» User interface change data
#####
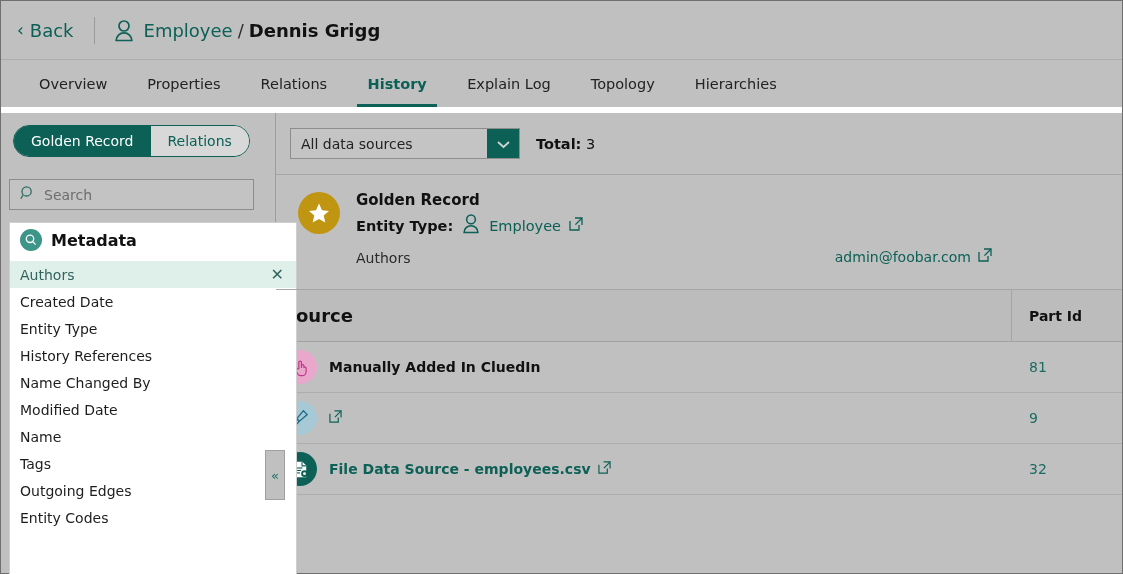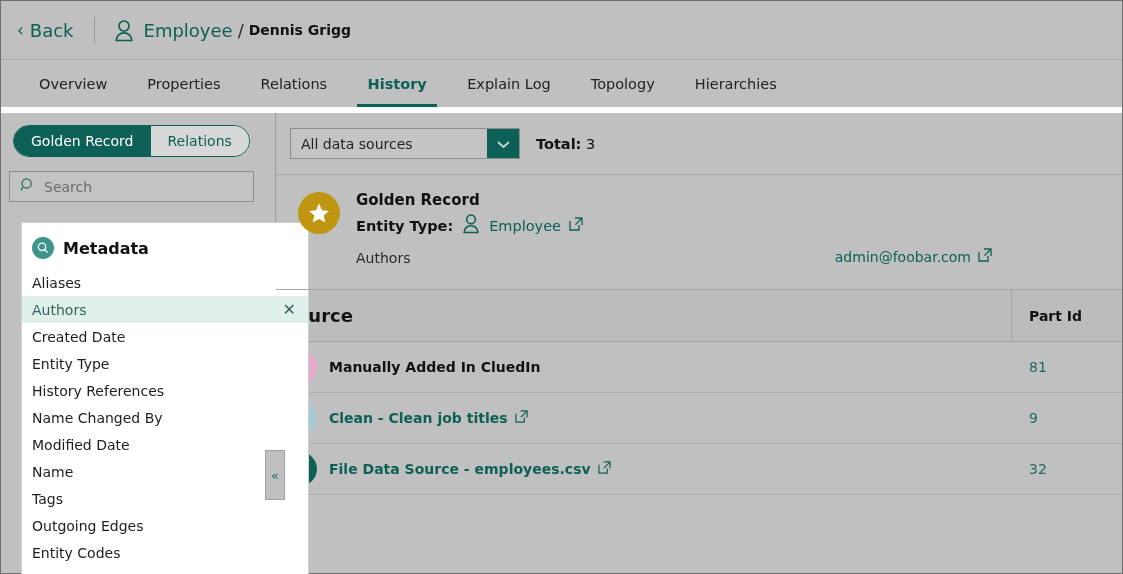--- a/index.html
+++ b/index.html
@@ -44,7 +44,7 @@
     color: #0c6056; font-size: 18px; cursor: pointer;
   }
   .crumb-sep { color: #2e2e2e; font-size: 18px; margin: 0 5px; }
-  .crumb-name { color: #111; font-size: 14px; font-weight: bold; }
+  .crumb-name { color: #111; font-size: 18px; font-weight: bold; }
 
   
   .tabs {

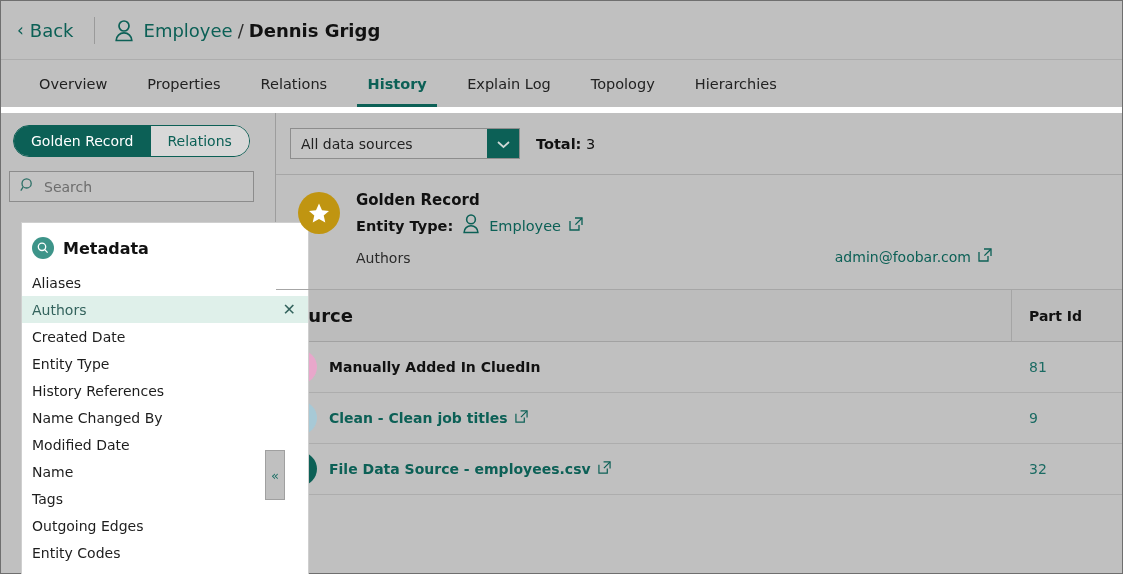--- a/index.html
+++ b/index.html
@@ -101,7 +101,7 @@
   .seg.on { background: #0c6056; color: #fff; }
 
   .search-box {
-    margin: 14px 12px 0 8px;
+    margin: 22px 12px 0 8px;
     height: 31px;
     border: 1px solid #8c8c8c;
     background: #c3c3c3;

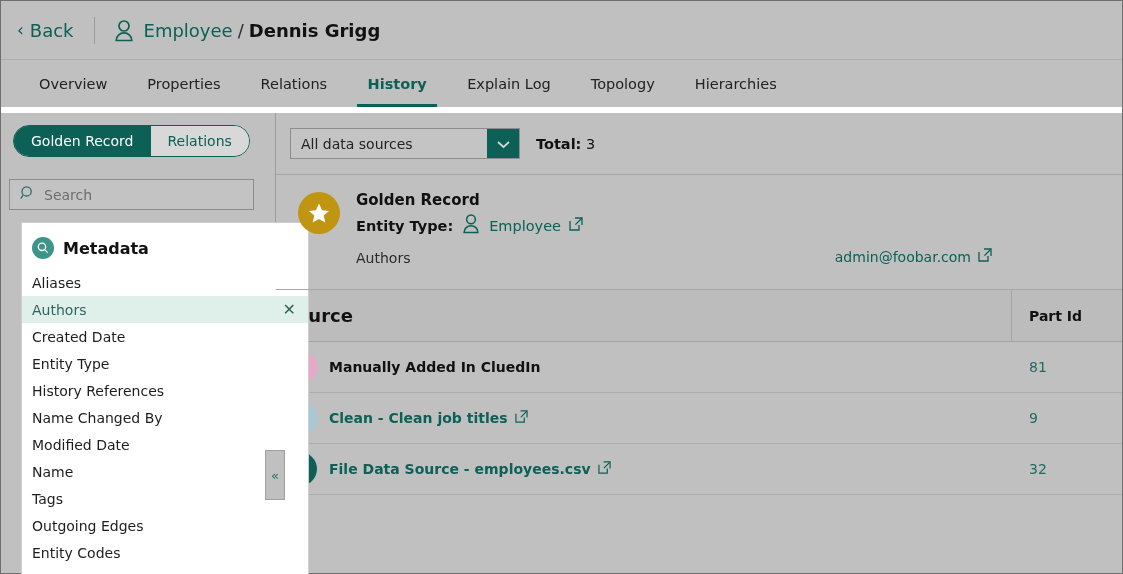--- a/index.html
+++ b/index.html
@@ -119,14 +119,13 @@
 
   .meta-panel {
     position: absolute;
-    left: 20px; top: 109px;
+    left: 8px; top: 109px;
     width: 288px;
     bottom: -1px;
     background: #fff;
     border: 1px solid #cfcfcf;
     border-bottom: none;
     overflow: hidden;
-    padding-top: 8px;
   }
   .meta-head {
     display: flex; align-items: center; gap: 9px;

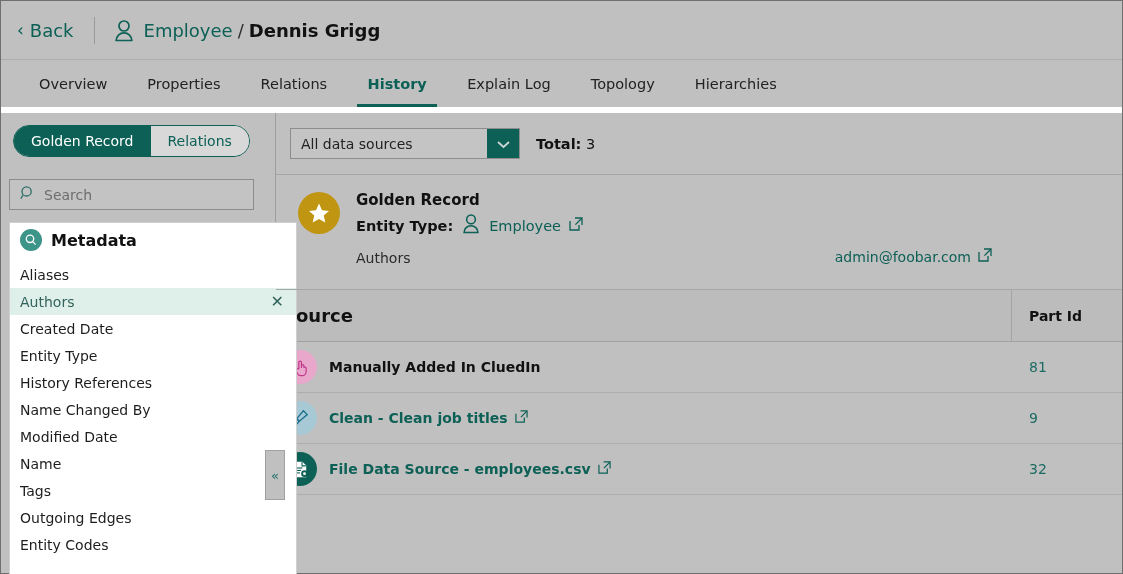--- a/index.html
+++ b/index.html
@@ -309,9 +309,6 @@
             </svg>
           </span>
           <span class="meta-title">Metadata</span>
-        </div>
-        <div class="meta-item">
-          <span>Aliases</span>
         </div>
         <div class="meta-item selected">
           <span>Authors</span>

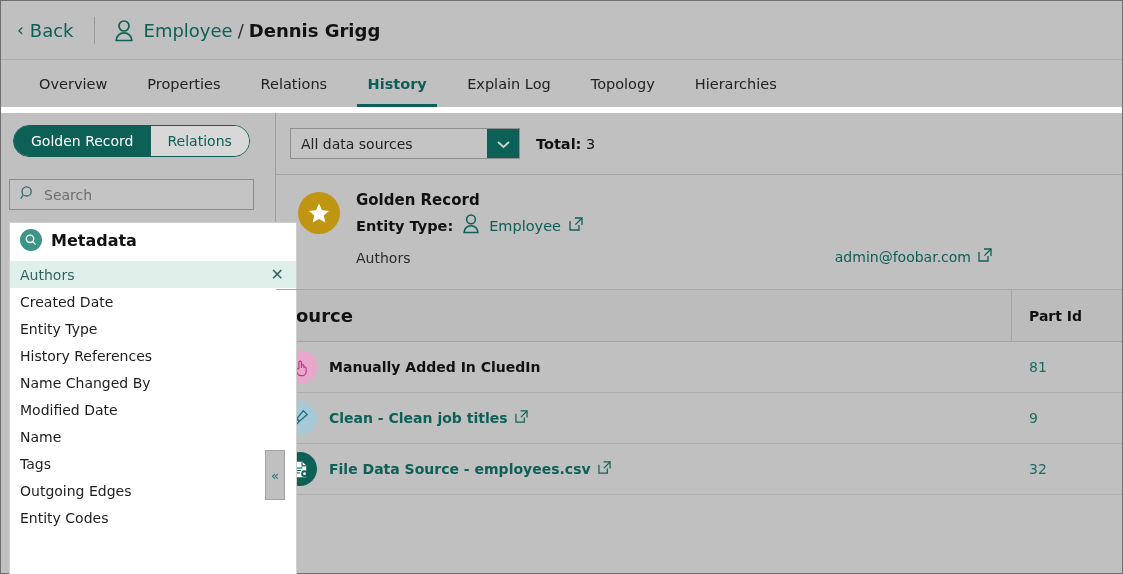--- a/index.html
+++ b/index.html
@@ -438,7 +438,6 @@
               </svg>
             </span>
             <span class="src-text link">
-              <span>Clean - Clean job titles</span>
               <span>
                 <svg width="13" height="13" viewBox="0 0 14 14">
                   <path d="M1,4 L1,13 L10,13 L10,8" fill="none" stroke="#0c6056" stroke-width="1.3"></path>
#####
» Task
Transcribe every entry exactly. Leave out the pictures.

» Output below
--- a/index.html
+++ b/index.html
@@ -44,7 +44,7 @@
     color: #0c6056; font-size: 18px; cursor: pointer;
   }
   .crumb-sep { color: #2e2e2e; font-size: 18px; margin: 0 5px; }
-  .crumb-name { color: #111; font-size: 14px; font-weight: bold; }
+  .crumb-name { color: #111; font-size: 18px; font-weight: bold; }
 
   
   .tabs {

--- a/index.html
+++ b/index.html
@@ -101,7 +101,7 @@
   .seg.on { background: #0c6056; color: #fff; }
 
   .search-box {
-    margin: 14px 12px 0 8px;
+    margin: 22px 12px 0 8px;
     height: 31px;
     border: 1px solid #8c8c8c;
     background: #c3c3c3;

--- a/index.html
+++ b/index.html
@@ -119,14 +119,13 @@
 
   .meta-panel {
     position: absolute;
-    left: 20px; top: 109px;
+    left: 8px; top: 109px;
     width: 288px;
     bottom: -1px;
     background: #fff;
     border: 1px solid #cfcfcf;
     border-bottom: none;
     overflow: hidden;
-    padding-top: 8px;
   }
   .meta-head {
     display: flex; align-items: center; gap: 9px;

--- a/index.html
+++ b/index.html
@@ -309,9 +309,6 @@
             </svg>
           </span>
           <span class="meta-title">Metadata</span>
-        </div>
-        <div class="meta-item">
-          <span>Aliases</span>
         </div>
         <div class="meta-item selected">
           <span>Authors</span>

--- a/index.html
+++ b/index.html
@@ -438,7 +438,6 @@
               </svg>
             </span>
             <span class="src-text link">
-              <span>Clean - Clean job titles</span>
               <span>
                 <svg width="13" height="13" viewBox="0 0 14 14">
                   <path d="M1,4 L1,13 L10,13 L10,8" fill="none" stroke="#0c6056" stroke-width="1.3"></path>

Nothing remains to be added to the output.